Big data is generally big because it is a vast collection of objects. Sometimes big data is big because the individual objects are prodigious on their own, and are also known as BLOBs or binary large objects – for example, your favorite “Breaking Bad” episodes that are still sitting on your iPad. It could really be anything, including a file that has a structure and order of its own, but is being considered as part of a greater set of data molecules in a “data lake.”
Storing data as objects, most commonly done on the Internet with RESTful storage protocols, is an increasingly normal trick in the world of data storage and management. When we store data as objects, we don’t care all that much about structure, or about the nature of the data, or about its accessibility by a particular file system or operating system. That problem is shifted from its traditional place in the OS or the storage array and is moved to the app. (notice I did not say “application.”)
To the extent that we care about the objects in an object store (an allegedly safe place to put objects) we may tag them as they go in with meta data, which everyone who has followed the Edward Snowden story knows is “data about the data.” In fact, the object might get multiple tags. One might be a lookup address or unique ID in the object store and one or more others might be some common descriptor of what is in the object itself. Hence the chaos of unstructured data may in fact, have some external structure imposed on it by some rules-based system ingesting the data objects.
In truth, small data is still where the rubber meets the road in today’s healthcare information systems. The organization or structure of that data by the HCIS in a pre-defined database provides the accuracy and confidence clinicians need to treat me and administrators need to bill me. It generates the endless arguments and the grossly inefficient cottage industry that has sprung up around HIEs. (do we really need to argue on what the “first name” field means?)

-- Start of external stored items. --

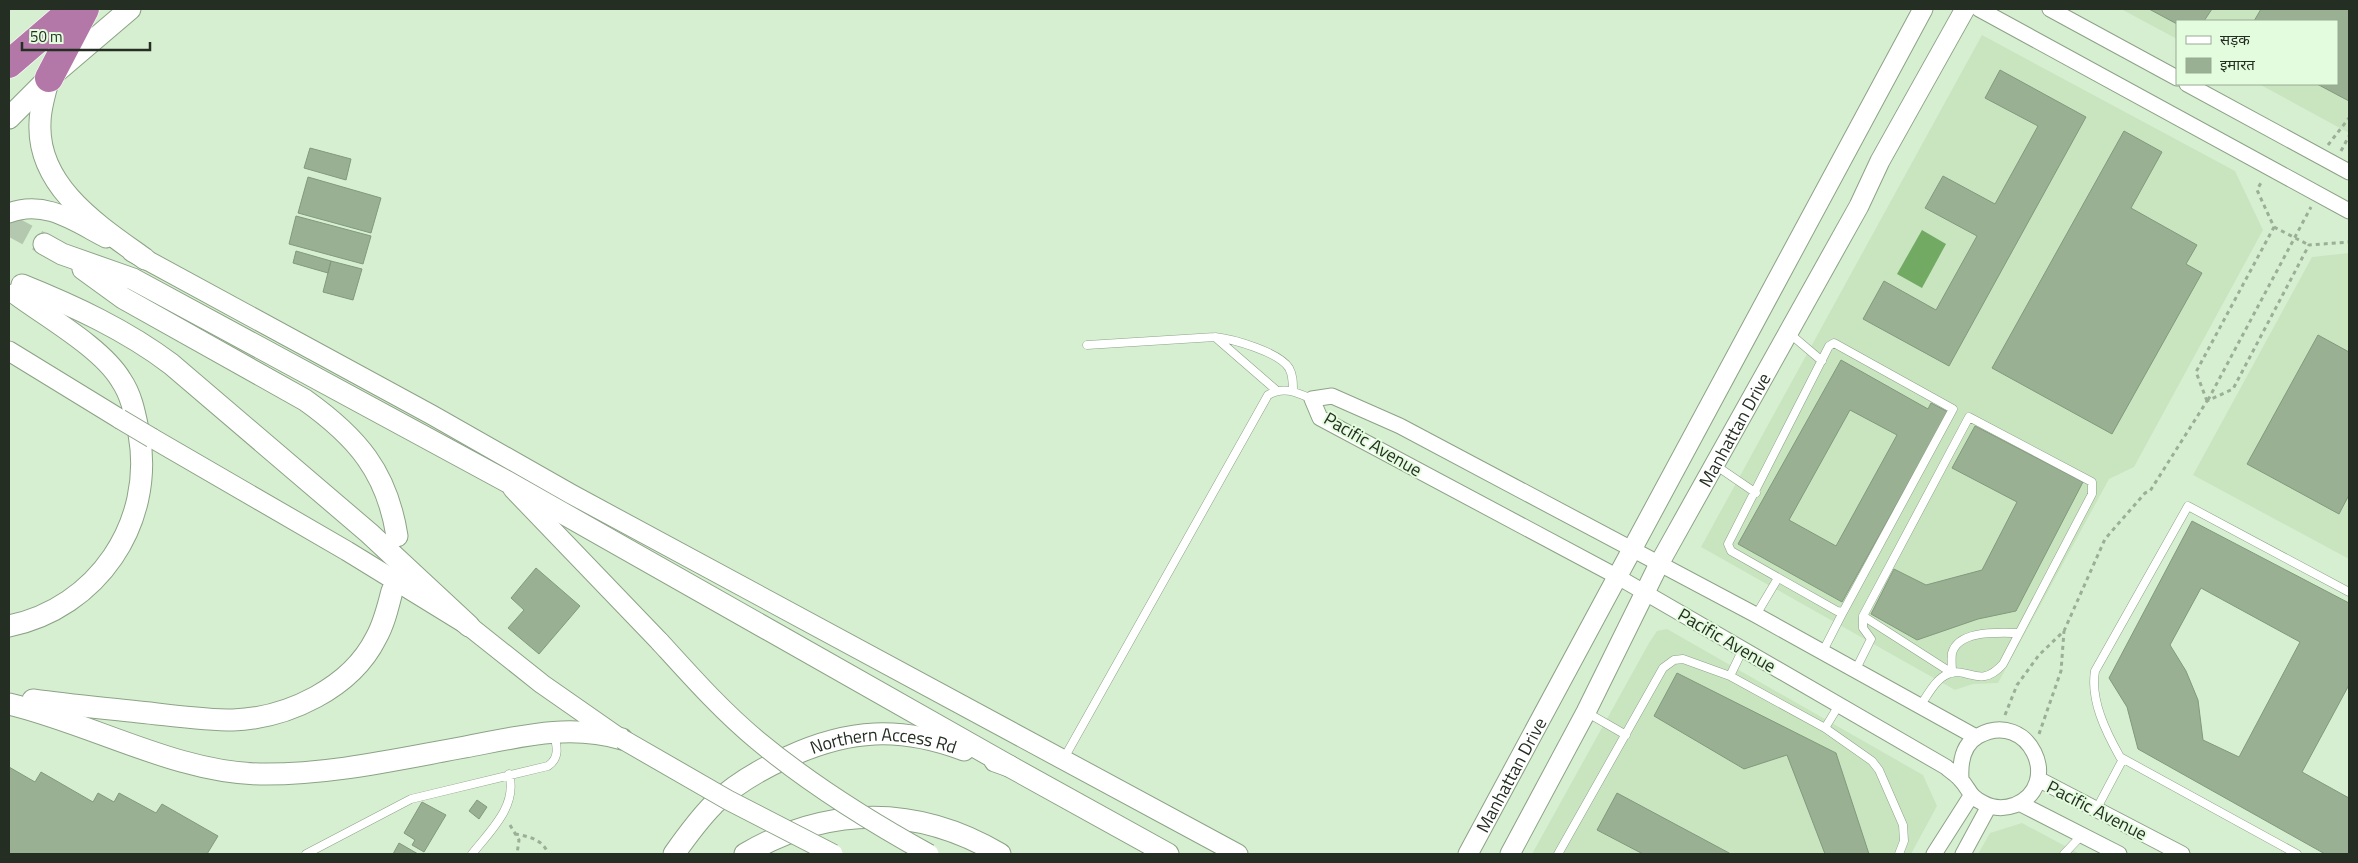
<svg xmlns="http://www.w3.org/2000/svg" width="2358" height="863" font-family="'Titillium Web','Noto Sans Devanagari',sans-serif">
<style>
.built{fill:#c8e5c0}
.water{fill:#72aa64}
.building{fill:#99b093;stroke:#82997d;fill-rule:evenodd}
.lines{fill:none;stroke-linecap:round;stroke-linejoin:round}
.secondary-tunnel{stroke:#b3c8ae;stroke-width:21;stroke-dasharray:21 11;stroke-linecap:butt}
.service-casing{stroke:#8ca286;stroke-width:9}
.minor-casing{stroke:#8ca286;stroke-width:17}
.tertiary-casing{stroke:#8ca286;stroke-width:21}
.secondary-casing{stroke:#8ca286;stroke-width:23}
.motorway-casing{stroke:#fff;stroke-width:29}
.path{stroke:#9bae97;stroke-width:3;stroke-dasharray:4 4;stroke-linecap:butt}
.service{stroke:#fff;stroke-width:8}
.minor{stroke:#fff;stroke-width:15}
.tertiary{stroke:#fff;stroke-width:19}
.secondary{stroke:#fff;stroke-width:21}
.motorway{stroke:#b378a8;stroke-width:28}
.tertiary-bridge-casing{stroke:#8ca286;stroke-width:21;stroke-linecap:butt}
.tertiary-bridge{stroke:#fff;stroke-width:19}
.labels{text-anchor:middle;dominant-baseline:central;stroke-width:4;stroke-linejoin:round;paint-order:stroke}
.street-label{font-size:18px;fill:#252e23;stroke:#e4fcde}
</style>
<rect width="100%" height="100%" fill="#d7efd1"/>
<!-- built -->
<path class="built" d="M2121,9H2349V133L2259,84H2337V21H2177V39Z
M1982,35L2235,171L2263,230L2134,467L2109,479L1998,683L1973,684L1955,690L1701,547Z
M2349,253V559L2193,475L2312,257Z
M1667,629L1923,775L1937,806L1911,854H1532L1649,643L1657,631Z
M2022,823L2080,854H1978L1990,833Z"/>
<!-- water -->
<path class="water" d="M1922,230L1946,244L1922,288L1897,274Z"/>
<!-- building -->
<path class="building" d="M2149,9H2212L2204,21H2177V24Z
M2261,9H2349V101L2317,84H2337V21H2254Z
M2000,70L2086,117L1949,366L1863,319L1884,281L1936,310L1977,236L1925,208L1943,176L1995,204L2038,126L1985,98Z
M2124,131L2162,152L2131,208L2197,245L2186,264L2202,273L2112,434L1992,368Z
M310,148L351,159L346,180L304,168Z
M308,177L381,198L371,233L298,213Z
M296,216L371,236L363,264L289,244Z
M296,251L331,261L328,273L293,263Z
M331,261L362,269L353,300L323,292Z
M2318,335L2349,352V495L2339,514L2247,464Z
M1841,360L1928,409L1931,403L1948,412L1842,602L1738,544ZM1850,410L1897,435L1836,546L1789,520Z
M1975,426L2083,482L2016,611L1978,619L1917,640L1871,614L1894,569L1926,585L1982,570L2017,502L1952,468Z
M2192,521L2349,603V685L2302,772L2349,798V854H2325L2138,749L2127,707L2109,678ZM2201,588L2300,642L2239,757L2203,740L2198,700L2186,671L2170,645Z
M536,568L580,606L539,654L508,628L524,610L511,598Z
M1677,673L1836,753L1869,854H1825L1787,755L1744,769L1654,716Z
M9,767L35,782L41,772L93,802L98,793L114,802L119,793L156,813L162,804L218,836L207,854H9Z
M1617,793L1731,854H1643L1597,830Z
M477,800L487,807L479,819L469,811Z
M422,802L446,815L424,852L412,845L415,840L404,833Z
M399,843L418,854H393Z"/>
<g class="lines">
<!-- secondary-tunnel -->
<path class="secondary-tunnel" d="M9,225L44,244"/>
<defs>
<path id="service" d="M1789,333L1822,361
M1215,337L1276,390
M1834,343L1953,409L1843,612L1837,611L1731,551L1728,544L1829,346Z
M1087,345L1215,337C1233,339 1279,352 1289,368C1293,375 1293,383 1293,391
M1715,465L1756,493
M1756,615L1778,578
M1863,616L1952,673
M1822,653L1843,612
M1855,671L1871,639L1863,628V616L1969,417L2092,482V494L2003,664C1980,690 1968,666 1948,674C1935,679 1927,697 1919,707
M1952,673C1952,667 1951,659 1952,653C1959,629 2000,633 2019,633
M1730,676L1743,649
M1586,712L1626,735
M1825,728L1839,705
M1063,760L1268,395C1284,386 1296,392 1312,399
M2096,810L2123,759
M306,854L411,799L548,766C560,758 557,746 554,734
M472,854C490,831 518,806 509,774
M1558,854L1663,668L1674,660L1683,659L1730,676L1825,728L1872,761L1879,770L1903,825L1904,841L1899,854
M2064,854L2082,835
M2297,854L2120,757C2106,732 2090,700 2095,671L2188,506L2349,592"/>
<path id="minor" d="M1979,9L2349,211
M2050,9L2177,78
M2187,84L2349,172
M1961,779C1960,763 1962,745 1978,736C2029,708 2064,785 2015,805C2004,809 1994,809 1983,803C1968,796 1970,789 1960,779C1956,774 1950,771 1946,767L1618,577L1320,418L1312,399L1332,396L1400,426L1756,615L1976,737
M2038,779L2182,854
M2019,803L2119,854
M1934,854L1971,796
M1963,854L1989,806"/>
<g id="tertiary">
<path d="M9,213C45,199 75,222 106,238"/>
<path d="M132,252L432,415L571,494L1238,854"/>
<path d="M9,351L120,419"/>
<path d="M152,438L347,551L469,626L542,684L618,737"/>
<path d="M513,489L660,642"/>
<path id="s1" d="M1468,854L1923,9"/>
<path id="s2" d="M1510,854L1586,712L1659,564L1859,206L1880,161L1965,9"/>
</g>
<g id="secondary">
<path d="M49,78C45,93 40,108 40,123C37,187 99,226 145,259"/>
<path d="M9,118L49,78L130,9"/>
<path d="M44,244L62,254L133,279L506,481L1009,766"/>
<path d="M83,269L123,298L305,400C357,437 387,472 397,536"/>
<path d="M22,285C74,306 126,330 171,364L369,533L469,626"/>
<path d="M9,626C97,608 155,523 139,434C135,415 132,396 121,380C102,348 47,317 16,294"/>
<path d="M33,700C68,705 103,708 139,712C170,715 202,720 233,720C288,718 351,688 376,638C384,624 388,607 392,591"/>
<path d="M9,704C90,723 177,773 260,774C329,775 398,759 465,747C518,737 569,723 622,739"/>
<path d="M995,761L1009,766L1168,854"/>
<path id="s3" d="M674,854C686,837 699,819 714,804C735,784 761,769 788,757C849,729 900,726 964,750"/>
<path d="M745,854C829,805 917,805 1000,854"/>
</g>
<path id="motorway" d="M9,64L73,9
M49,78L85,9"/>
</defs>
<!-- service casing -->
<use href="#service" class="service-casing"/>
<!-- minor casing -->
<use href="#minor" class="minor-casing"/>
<!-- tertiary casing -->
<use href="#tertiary" class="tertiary-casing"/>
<!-- secondary casing -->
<use href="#secondary" class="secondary-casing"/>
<!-- motorway casing -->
<use href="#motorway" class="motorway-casing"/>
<!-- path -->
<path class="path" d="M2328,145L2349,118
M2341,151L2349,136
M2274,227L2309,245
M2208,400L2311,207
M2207,401L2196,372L2274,227L2257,190L2262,181
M2005,715L2017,685L2039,655L2064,631L2105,539L2145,493L2150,491L2207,401L2233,389L2309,245L2349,242
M2039,734L2061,671L2064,631
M510,825L519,840L517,854
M515,834C528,836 544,840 548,854"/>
<!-- service -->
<use href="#service" class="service"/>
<!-- minor -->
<use href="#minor" class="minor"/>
<!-- tertiary -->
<use href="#tertiary" class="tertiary"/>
<!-- secondary -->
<use href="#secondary" class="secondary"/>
<!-- motorway -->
<use href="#motorway" class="motorway"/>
<defs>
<path id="tertiary-bridge" d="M120,419L152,438
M660,642C691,676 722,711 757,740C810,784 869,821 929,854
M622,739L728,800L833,854"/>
</defs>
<!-- tertiary-bridge casing -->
<use href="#tertiary-bridge" class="tertiary-bridge-casing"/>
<!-- tertiary-bridge -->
<use href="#tertiary-bridge" class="tertiary-bridge"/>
</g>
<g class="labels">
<!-- street labels -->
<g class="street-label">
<text stroke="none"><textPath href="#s2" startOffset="480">Manhattan Drive</textPath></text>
<text transform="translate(1373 444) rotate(30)">Pacific Avenue</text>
<text transform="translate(1727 640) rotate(30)">Pacific Avenue</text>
<text stroke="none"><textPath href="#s3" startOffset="251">Northern Access Rd</textPath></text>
<text stroke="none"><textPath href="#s1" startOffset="90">Manhattan Drive</textPath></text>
<text transform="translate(2097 810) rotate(27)">Pacific Avenue</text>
</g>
</g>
<!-- border -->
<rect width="2358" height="863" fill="none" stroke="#252e23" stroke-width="20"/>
<!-- legend -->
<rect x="2176" y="20" width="162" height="65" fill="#e4fcde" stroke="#98aa93"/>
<rect x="2186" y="36" width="25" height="8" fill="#ffffff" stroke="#98aa93"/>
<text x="2220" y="45" font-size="15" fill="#252e23">सड़क</text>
<rect x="2186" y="58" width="25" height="15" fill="#99b093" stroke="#98aa93"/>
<text x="2220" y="70" font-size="15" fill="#252e23">इमारत</text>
<!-- scale -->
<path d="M22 42v8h128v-8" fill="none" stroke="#252e23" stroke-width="2.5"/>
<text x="30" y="42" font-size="15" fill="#252e23" stroke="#e4fcde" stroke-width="4" paint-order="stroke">50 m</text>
</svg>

Big data can provide inferential context for small data, but it cannot supplant the precise articulation or definitive metrics collected and presented, in context, to help treat me. Small data is so important that we protect it not only in context of its integral structure in a database, but also in some cases at the file system, operating system, and storage subsystem levels. In many cases via RAID technology, backups, and replicas we have so many copies of the same small data that it is really not very small at all; but hey, in the days of petabyte and zettabyte data lakes, a few terabytes looks more like a data puddle.
There is, however, an economic force in play here. Depending on whose numbers you believe, big data on object stores is four to 20 times cheaper to manage than an equivalent amount of small data being managed by a production application in a Tier 1 SAN. The “apps” which are slowly arriving in healthcare (and may continue to arrive) may be happy just to slam a bunch of tags on an object and call it a day. Then we will have “tag oceans” and “tag bagging” toolsets with cute animal logos, and the circle of data will continue to self-perpetuate.
Jim Fitzgerald is technology strategist and EVP at Park Place International.